Faculty, Staff and Student Publications
Publication Date
7-26-2024
Journal
Scientific Reports
DOI
10.1038/s41598-024-67722-2
PMID
39060426
PMCID
PMC11282266
PubMedCentral® Posted Date
July 2024
PubMedCentral® Full Text Version
Post-print
Abstract
In addition to focal lesions, diffusely abnormal white matter (DAWM) is seen on brain MRI of multiple sclerosis (MS) patients and may represent early or distinct disease processes. The role of MRI-observed DAWM is understudied due to a lack of automated assessment methods. Supervised deep learning (DL) methods are highly capable in this domain, but require large sets of labeled data. To overcome this challenge, a DL-based network (DAWM-Net) was trained using semi-supervised learning on a limited set of labeled data for segmentation of DAWM, focal lesions, and normal-appearing brain tissues on multiparametric MRI. DAWM-Net segmentation performance was compared to a previous intensity thresholding-based method on an independent test set from expert consensus (N = 25).
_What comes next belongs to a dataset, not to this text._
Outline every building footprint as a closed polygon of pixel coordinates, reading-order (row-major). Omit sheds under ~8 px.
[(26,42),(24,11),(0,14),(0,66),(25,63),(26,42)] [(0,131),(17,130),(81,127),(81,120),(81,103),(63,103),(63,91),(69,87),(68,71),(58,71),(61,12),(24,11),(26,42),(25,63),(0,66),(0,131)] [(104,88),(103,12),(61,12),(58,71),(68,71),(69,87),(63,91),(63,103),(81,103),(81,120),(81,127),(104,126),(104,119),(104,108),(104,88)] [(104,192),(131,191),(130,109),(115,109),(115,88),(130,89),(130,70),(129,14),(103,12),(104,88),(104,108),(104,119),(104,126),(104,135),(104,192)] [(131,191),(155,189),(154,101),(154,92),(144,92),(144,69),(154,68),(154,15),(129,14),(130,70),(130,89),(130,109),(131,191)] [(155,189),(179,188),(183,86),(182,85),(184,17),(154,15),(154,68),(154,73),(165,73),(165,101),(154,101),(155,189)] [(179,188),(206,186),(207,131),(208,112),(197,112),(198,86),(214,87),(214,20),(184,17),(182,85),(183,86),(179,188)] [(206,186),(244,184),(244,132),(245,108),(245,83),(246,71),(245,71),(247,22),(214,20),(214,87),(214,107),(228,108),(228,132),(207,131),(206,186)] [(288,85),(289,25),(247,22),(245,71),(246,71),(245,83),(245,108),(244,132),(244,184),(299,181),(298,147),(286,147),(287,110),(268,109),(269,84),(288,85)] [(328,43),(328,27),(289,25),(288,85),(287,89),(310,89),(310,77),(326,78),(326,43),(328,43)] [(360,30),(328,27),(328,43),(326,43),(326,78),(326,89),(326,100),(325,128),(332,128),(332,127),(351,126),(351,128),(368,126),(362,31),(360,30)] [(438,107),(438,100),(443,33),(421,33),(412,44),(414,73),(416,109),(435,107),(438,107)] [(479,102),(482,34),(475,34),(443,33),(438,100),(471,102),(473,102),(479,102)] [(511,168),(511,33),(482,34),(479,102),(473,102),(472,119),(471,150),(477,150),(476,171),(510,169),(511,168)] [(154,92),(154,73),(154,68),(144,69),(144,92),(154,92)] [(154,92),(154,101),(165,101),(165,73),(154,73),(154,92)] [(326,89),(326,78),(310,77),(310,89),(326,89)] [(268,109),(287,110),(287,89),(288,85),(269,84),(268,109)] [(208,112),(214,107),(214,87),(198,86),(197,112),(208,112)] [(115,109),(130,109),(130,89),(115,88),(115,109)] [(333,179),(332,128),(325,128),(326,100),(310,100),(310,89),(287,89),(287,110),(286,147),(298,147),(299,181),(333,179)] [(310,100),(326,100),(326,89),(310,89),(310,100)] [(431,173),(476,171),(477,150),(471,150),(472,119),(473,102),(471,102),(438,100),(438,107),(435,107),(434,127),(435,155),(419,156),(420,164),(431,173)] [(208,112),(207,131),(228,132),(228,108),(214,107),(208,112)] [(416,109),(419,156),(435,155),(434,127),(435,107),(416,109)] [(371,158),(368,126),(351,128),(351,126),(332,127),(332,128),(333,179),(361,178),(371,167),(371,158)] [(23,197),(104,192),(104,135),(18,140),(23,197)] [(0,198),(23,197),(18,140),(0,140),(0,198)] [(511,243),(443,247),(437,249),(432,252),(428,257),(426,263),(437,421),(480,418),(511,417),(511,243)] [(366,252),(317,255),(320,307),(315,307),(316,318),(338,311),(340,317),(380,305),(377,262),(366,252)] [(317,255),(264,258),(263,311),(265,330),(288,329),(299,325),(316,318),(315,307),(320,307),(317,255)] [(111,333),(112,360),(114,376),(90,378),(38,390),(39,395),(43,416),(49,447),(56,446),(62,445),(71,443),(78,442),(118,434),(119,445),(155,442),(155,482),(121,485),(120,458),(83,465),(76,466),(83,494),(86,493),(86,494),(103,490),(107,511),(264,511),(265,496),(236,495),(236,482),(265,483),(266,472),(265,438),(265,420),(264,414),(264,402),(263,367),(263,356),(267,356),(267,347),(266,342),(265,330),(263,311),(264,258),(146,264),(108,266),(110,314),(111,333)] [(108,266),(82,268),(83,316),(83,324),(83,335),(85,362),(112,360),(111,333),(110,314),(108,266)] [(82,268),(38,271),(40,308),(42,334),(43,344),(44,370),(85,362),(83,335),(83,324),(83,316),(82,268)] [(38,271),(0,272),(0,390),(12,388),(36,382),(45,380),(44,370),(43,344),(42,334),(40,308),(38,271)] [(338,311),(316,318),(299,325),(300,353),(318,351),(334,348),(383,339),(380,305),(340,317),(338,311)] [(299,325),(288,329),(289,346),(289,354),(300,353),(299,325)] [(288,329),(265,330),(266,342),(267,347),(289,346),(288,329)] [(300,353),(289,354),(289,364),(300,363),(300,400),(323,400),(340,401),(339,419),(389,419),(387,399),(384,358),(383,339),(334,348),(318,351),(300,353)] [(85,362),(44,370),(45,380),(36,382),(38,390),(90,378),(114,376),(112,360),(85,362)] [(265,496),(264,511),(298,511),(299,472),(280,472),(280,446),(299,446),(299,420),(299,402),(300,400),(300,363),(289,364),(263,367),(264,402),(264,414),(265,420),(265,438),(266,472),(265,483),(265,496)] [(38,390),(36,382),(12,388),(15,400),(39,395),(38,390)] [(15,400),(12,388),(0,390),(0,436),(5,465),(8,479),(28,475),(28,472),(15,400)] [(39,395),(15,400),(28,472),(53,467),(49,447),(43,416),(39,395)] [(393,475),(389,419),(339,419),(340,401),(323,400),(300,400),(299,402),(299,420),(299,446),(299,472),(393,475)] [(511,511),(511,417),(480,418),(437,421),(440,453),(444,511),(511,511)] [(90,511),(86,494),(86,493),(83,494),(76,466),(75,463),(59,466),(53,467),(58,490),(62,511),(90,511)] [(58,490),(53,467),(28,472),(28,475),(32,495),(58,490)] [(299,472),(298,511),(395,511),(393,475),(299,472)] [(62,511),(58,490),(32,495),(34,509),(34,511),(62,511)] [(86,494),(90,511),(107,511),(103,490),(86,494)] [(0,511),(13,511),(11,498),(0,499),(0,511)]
Segmentation overlap by Dice Similarity Coefficient (DSC) and Spearman correlation of DAWM volumes were assessed. DAWM-Net showed DSC > 0.93 for normal-appearing brain tissues and DSC > 0.81 for focal lesions. For DAWM-Net, the DAWM DSC was 0.49 ± 0.12 with a moderate volume correlation (ρ = 0.52, p < 0.01). The previous method showed lower DAWM DSC of 0.26 ± 0.08 and lacked a significant volume correlation (ρ = 0.23, p = 0.27). These results demonstrate the feasibility of DL-based DAWM auto-segmentation with semi-supervised learning. This tool may facilitate future investigation of the role of DAWM in MS.
Keywords
Humans, Deep Learning, White Matter, Multiple Sclerosis, Male, Multiparametric Magnetic Resonance Imaging, Female, Brain, Adult, Middle Aged, Supervised Machine Learning, Magnetic Resonance Imaging
Published Open-Access
yes
Recommended Citation
Musall, Benjamin C; Gabr, Refaat E; Yang, Yanyu; et al., "Detection of Diffusely Abnormal White Matter in Multiple Sclerosis on Multiparametric Brain MRI Using Semi-Supervised Deep Learning" (2024). Faculty, Staff and Student Publications. 1167.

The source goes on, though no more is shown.